- What you need to do:
- a) Answer these questions from the film summary, one answer per line, marked as the questions are:
(i) Which two actors star in the film?
(ii) What is the name of the casino steamboat that Jenny Blake owns?
(iii) Who arranges for Jenny to be made queen of the Mardi Gras festivities?
- b) In the records, copy out everything from the line containing "elevation (m): 69" down to the line containing "catalogue / barcode: US 2068593", with both of those lines included.

**** Excerpted text ****

Lady for a Night is a 1942 American drama film starring Joan Blondell and John Wayne.  The World War II B-17 bomber the Memphis Belle is named after a steamboat in this film. It is also known as The Lady from New Orleans, Memphis Belle and Lady of New Orleans.

The social climber female owner of a casino steamboat gains the ownership of plantation, and negotiates her marriage to the previous owner in order to gain entry in the upper class. Her new in-laws resent her, and she survives a poisoning attempt. When her husband is murdered instead, the widow is framed for his murder.

Plot
Social climber Jenny Blake owns the casino steamboat Memphis Belle, together with the influential Jack Morgan. Most of the customers are from the upper class, but they have little respect for Jenny and her - in their opinion - vulgar occupation. Jack is secretly in love with Jenny. To show her what it really is she aspires to, he arranges for her to be made queen of the Mardi Gras festivities. This angers the upper crust of society, and she is mocked in public. However, she does not give up.

**** Record list ****

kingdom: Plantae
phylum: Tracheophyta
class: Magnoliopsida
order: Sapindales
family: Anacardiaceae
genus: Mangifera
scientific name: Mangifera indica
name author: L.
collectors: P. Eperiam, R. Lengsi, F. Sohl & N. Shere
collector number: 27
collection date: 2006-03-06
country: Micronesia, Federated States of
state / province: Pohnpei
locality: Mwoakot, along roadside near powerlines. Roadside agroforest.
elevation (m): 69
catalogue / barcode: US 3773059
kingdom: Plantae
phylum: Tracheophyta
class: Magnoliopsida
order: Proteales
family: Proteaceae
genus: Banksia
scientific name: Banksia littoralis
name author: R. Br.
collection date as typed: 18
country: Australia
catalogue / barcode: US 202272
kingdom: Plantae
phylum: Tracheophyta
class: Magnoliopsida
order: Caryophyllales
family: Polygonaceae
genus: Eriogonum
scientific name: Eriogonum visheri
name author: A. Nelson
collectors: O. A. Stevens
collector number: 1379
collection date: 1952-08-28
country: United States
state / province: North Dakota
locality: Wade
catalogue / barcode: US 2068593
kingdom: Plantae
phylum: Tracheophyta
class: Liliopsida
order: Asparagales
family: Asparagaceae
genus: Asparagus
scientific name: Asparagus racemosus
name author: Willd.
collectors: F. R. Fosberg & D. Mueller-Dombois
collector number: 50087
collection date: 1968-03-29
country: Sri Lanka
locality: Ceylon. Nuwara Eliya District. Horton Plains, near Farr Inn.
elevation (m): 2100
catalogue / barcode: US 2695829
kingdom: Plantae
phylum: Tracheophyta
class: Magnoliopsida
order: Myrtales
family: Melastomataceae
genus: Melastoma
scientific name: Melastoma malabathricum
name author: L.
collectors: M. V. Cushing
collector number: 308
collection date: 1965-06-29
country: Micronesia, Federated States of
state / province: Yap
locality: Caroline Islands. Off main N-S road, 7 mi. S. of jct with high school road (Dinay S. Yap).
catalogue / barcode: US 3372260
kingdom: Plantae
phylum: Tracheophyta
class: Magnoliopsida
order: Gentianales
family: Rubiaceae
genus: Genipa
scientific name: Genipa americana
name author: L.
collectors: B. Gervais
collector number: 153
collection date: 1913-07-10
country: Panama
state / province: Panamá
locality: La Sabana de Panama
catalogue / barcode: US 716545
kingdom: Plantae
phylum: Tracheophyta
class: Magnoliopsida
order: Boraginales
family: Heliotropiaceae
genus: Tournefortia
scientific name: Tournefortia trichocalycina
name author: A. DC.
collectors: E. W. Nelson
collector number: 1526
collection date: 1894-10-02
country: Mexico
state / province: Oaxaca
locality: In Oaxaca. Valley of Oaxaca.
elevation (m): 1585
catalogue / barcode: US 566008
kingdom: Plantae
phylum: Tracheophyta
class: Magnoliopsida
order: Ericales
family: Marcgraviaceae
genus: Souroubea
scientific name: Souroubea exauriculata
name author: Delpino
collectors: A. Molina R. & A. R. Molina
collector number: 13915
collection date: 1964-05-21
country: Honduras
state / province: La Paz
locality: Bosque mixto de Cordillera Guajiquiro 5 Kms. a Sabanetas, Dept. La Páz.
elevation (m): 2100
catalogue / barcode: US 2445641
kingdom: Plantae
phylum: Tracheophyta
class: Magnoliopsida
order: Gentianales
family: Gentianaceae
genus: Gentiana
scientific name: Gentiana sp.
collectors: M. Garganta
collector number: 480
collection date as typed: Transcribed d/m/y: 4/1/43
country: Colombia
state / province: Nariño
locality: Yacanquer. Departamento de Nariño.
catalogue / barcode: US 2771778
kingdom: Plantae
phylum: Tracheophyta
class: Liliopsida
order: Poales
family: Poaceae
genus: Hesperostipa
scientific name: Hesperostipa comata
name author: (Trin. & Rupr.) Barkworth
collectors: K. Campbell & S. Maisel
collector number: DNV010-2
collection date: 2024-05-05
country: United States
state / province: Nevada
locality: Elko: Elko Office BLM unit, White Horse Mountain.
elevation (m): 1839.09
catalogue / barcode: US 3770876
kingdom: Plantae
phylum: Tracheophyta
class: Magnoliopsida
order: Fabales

****

- Exercise results:
- a)
(i) Joan Blondell and John Wayne
(ii) Memphis Belle
(iii) Jack Morgan

- b)
elevation (m): 69
catalogue / barcode: US 3773059
kingdom: Plantae
phylum: Tracheophyta
class: Magnoliopsida
order: Proteales
family: Proteaceae
genus: Banksia
scientific name: Banksia littoralis
name author: R. Br.
collection date as typed: 18
country: Australia
catalogue / barcode: US 202272
kingdom: Plantae
phylum: Tracheophyta
class: Magnoliopsida
order: Caryophyllales
family: Polygonaceae
genus: Eriogonum
scientific name: Eriogonum visheri
name author: A. Nelson
collectors: O. A. Stevens
collector number: 1379
collection date: 1952-08-28
country: United States
state / province: North Dakota
locality: Wade
catalogue / barcode: US 2068593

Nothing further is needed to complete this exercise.